▶ Source passage:
————

Nike’s website describes their “Move to Zero”, their journey towards zero carbon and zero waste to help protect the future of sport. They also have broader areas of impact, which include labor practices, diversity and inclusivity.
Earlier this year, Nike made the bold move of announcing that executive compensation will, for the first time, be tied to achieving 2025 diversity and sustainability targets. Of all the company's profiled here, Nike was the only one who has made a public statement like this.
This announcement came alongside the release of their 2020 Impact Report, which outlined their twenty-nine impact targets for 2025, which include:
- Women represent 50% of corporate workforce
- Racial minorities in 35% of corporate workforce
- Greenhouse gas emissions are reduced by 70 percent in Nike-owned facilities
- 100 percent renewable energy in facilities in the US and Canada
- 10x increase in the amount of product waste recycled or donated, among other goals.
- 100% of strategic suppliers are building world-class, safe, and healthy workspaces for the people making our products
- 25% reduction in freshwater usage per kg in textile dyeing and finishing
Nike has put together a great website dedicated to showcasing and sharing progress on their sustainability-related efforts.
Additionally, Nike has made dozens of commitments and pacts, including the Fashion Pact, Sustainable Cotton Challenge and the Science Based Targets initiative (a partnership between CDP, WRI, WWF and the UN Global Compact).
Some outside entities have flagged skepticism about Nike’s impact, but they have also highlighted the science-based and ambitious nature of the company’s goals. Associations like Good on You have suggested that Nike can do more to be transparent about its factory wages worldwide to ensure living wages are paid. Additionally, while Nike is working to minimize plastic packaging in their business, they have not yet made a public commitment to ensure its natural fibers are not derived from ancient or endangered forests.
Summary: Sustainability is not foundational to the Adidas brand, but is growing in its importance to its business strategy. While Adidas has a broader set of sustainability targets that encompass a myriad of issues, it is clear that circularity and using recycled plastic has become their #1 focus, with a goal of using 100% recycled plastics.
It is a miss to profile Nike without also talking about the sustainability measures adopted by their main competitor - Adidas.
The Adidas Group’s stated sustainability priorities include mitigating climate change by reducing their carbon footprint, innovating materials and processes, improving water quality and efficiency, chemical management and environmental compliance.

————

▶ Supplied data:
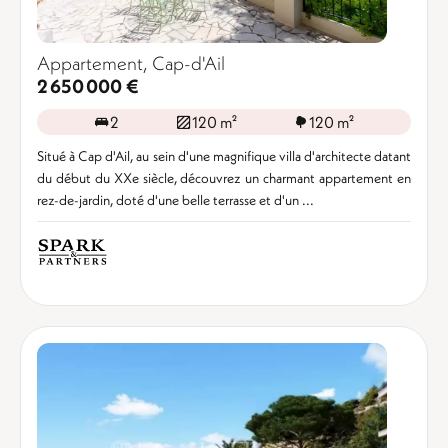
Appartement, Cap-d'Ail
2 650 000 €
2
120 m²
120 m²
Situé à Cap d'Ail, au sein d'une magnifique villa d'architecte datant
du début du XXe siècle, découvrez un charmant appartement en
rez-de-jardin, doté d'une belle terrasse et d'un ...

————

▶ Task item A:
From the sustainability passage, return the text starting at "Additionally, Nike has" and ending at "or endangered forests.".
▶ Task item B:
Summarize the sustainability passage in two sentences.
▶ Task item C:
According to the sustainability passage, by what percentage does Nike aim to reduce greenhouse gas emissions in Nike-owned facilities?

▶ Exercise response A:
Additionally, Nike has made dozens of commitments and pacts, including the Fashion Pact, Sustainable Cotton Challenge and the Science Based Targets initiative (a partnership between CDP, WRI, WWF and the UN Global Compact).
Some outside entities have flagged skepticism about Nike’s impact, but they have also highlighted the science-based and ambitious nature of the company’s goals. Associations like Good on You have suggested that Nike can do more to be transparent about its factory wages worldwide to ensure living wages are paid. Additionally, while Nike is working to minimize plastic packaging in their business, they have not yet made a public commitment to ensure its natural fibers are not derived from ancient or endangered forests.

▶ Exercise response B:
Nike has tied executive compensation to 2025 diversity and sustainability targets for the first time, announcing this alongside its 2020 Impact Report, which sets twenty-nine goals such as women making up 50% of the corporate workforce and a 70 percent cut in greenhouse gas emissions at Nike-owned facilities. Outside groups have voiced skepticism about Nike's impact while noting that its goals are science-based and ambitious, and its main competitor, Adidas, has made circularity and recycled plastic its top sustainability focus.

▶ Exercise response C:
70 percent